Your sister could be searching within her own files for strings like " _last
year debt_ ", " _ass ventura crack detective_ ", " _bondage_ ", "dvdrip" and "
_office keygen_ ".
I'm sure your sister doesn't do that, but other people do. And searches can
express and hint to your deepest desires/taboos and things that might lead one
to think of illegal activities.
My non-technical wife asked me one day, during a funny conversation about sex
gadgets, if people at Google can see what she's typing and I taught her how to
use incognito mode. At some point I also made her aware that Facebook sends
and publishes her lat/lon coordinates when typing a message from her phone.
She understood the dangers of online activity and took steps to protect
herself, without me even trying too hard to explain, but this required some
amount of education which is out of reach for most normal people who either
don't have a technical friend that understands such issues, or that technical
friend thinks it isn't a problem, such as yourself.

→ Complete the following:
1. In the comment on online privacy, substitute "private browsing" for "incognito mode" and write out the passage beginning at the words "My non-technical wife" and ending after "from her phone.".
2. Write the next part of the comment on online privacy, picking up after its final sentence.

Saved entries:
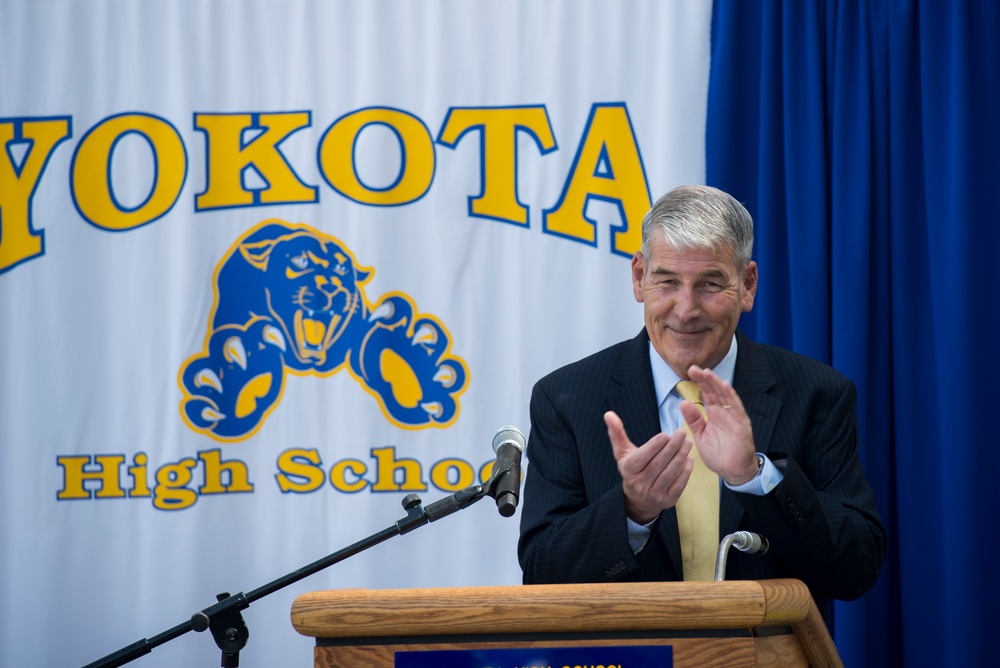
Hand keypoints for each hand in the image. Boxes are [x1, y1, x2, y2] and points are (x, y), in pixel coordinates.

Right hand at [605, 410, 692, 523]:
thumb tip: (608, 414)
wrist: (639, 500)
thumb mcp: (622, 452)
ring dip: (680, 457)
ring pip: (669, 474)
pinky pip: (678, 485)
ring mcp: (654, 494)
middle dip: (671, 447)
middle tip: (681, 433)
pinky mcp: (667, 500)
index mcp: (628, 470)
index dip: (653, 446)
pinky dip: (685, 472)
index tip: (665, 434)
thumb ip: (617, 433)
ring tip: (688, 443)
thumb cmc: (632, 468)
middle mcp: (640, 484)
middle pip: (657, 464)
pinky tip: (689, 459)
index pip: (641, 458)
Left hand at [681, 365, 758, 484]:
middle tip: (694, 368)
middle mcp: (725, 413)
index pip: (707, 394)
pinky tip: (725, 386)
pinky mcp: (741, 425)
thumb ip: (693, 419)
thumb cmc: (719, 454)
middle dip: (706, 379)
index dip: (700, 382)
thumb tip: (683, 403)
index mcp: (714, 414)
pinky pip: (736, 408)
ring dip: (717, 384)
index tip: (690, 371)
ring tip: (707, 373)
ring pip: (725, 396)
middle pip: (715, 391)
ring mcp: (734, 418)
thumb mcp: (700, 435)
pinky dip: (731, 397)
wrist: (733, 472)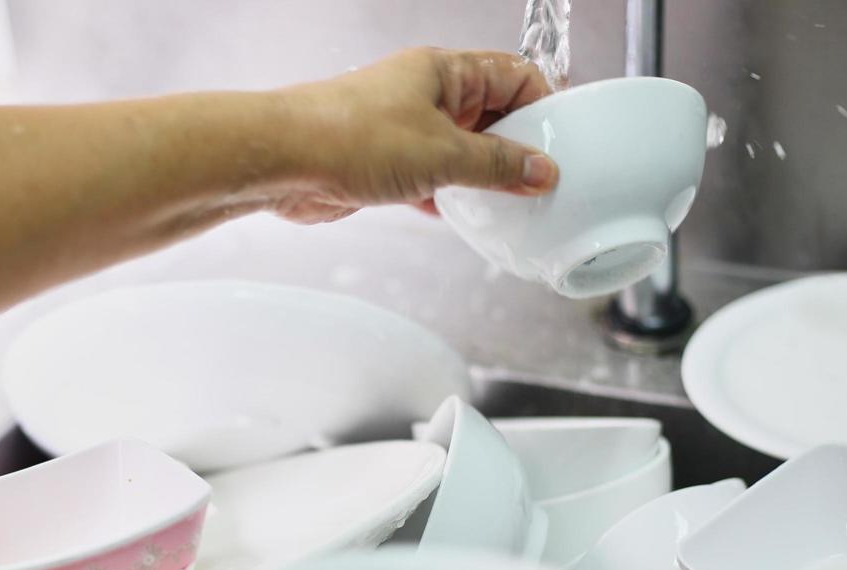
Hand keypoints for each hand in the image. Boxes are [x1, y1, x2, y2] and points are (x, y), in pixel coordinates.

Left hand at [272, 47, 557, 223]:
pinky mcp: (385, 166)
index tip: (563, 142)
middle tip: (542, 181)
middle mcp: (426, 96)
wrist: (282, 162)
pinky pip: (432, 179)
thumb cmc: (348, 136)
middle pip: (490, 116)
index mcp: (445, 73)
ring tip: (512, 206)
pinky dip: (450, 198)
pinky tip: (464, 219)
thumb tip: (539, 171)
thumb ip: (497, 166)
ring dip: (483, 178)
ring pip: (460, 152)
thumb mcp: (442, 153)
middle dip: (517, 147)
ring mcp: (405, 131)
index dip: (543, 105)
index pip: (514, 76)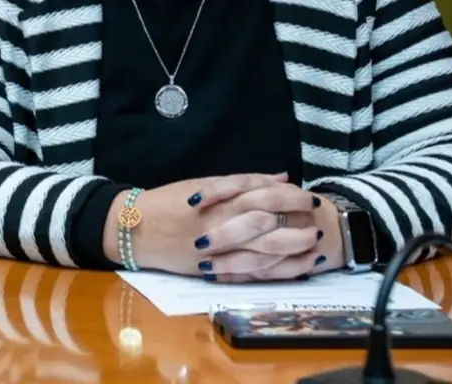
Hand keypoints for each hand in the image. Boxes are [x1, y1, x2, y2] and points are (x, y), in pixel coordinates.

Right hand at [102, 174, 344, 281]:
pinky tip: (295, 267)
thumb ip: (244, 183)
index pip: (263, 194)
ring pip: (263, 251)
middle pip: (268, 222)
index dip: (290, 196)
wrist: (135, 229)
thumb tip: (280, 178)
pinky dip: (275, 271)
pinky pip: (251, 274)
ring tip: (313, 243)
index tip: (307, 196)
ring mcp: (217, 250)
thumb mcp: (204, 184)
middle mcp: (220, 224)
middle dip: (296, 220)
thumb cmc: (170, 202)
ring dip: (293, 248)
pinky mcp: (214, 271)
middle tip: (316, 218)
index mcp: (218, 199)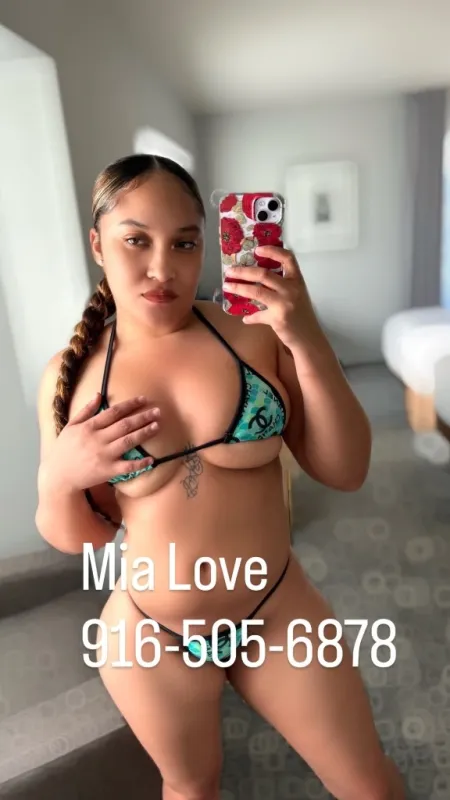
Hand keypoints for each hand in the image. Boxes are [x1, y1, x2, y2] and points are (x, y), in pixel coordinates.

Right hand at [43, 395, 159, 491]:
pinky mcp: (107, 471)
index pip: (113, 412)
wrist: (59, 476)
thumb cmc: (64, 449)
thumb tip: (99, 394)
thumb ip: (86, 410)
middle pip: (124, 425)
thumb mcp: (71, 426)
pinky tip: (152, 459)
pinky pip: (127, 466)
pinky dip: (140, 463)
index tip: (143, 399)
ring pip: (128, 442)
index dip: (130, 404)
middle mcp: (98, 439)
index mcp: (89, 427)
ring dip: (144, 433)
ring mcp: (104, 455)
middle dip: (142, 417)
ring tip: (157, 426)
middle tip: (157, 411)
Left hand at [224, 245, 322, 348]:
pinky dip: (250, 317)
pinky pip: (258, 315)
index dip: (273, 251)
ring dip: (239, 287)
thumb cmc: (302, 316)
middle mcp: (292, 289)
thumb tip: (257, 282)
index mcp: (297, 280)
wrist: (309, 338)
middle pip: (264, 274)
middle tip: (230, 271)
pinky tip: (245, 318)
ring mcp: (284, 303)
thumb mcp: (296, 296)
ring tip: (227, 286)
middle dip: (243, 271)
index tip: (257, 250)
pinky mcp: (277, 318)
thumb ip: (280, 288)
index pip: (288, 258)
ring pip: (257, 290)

→ Per-task outputs:
1.
My non-technical wife asked me one day, during a funny conversation about sex
gadgets, if people at Google can see what she's typing and I taught her how to
use private browsing. At some point I also made her aware that Facebook sends
and publishes her lat/lon coordinates when typing a message from her phone.

2.
------
jfreak53
I agree, the Linux community as a whole has never stood for these malfeasons
ever!! I say we stand up, I use Ubuntu on ALL my PC's home and work, so we're
talking 15 to 20 PC's that I might have to move over to another Distro here
soon. This is not the first time Ubuntu has tried these "Windowz" practices on
it's users, but this needs to be the last! The first was taking away our
choice in the first release of Unity, it was sooooo much a pain in the but to
get back to default Gnome that most people didn't try.
Mint allowed it's user's to do so from the get go, so that means it was
possible but Ubuntu made the choice for us instead of allowing configuration
choices, that's what Linux is all about, choices! Ubuntu has been trying to
take our choices away for a long, long time.
We as a Linux community first and foremost need to stand up and let the Linux
community as a whole know we will not stand for this. Ubuntu is the first
doing this, but if we let them get away with it then companies like Amazon
might go to other Distro's and try the same thing. If a small distro see's an
easy way to make money and people don't care, or don't show they care, they
might do it.
With no place to run Linux becomes "Windowz"! We need to let them know we are
not standing for this before it gets out of hand and happens all over the
place.
I personally haven't used Unity since day one on any of my 20 PC's, I hate it.
So I have never been in the position to be used by Canonical to pad their
pockets in this search thing. I don't ever even suggest people to use Unity
since it's such a pain in the butt! But other people will be affected by this
more than likely. My simple solution is don't use Unity ha ha but that's not a
solution, that's a band aid.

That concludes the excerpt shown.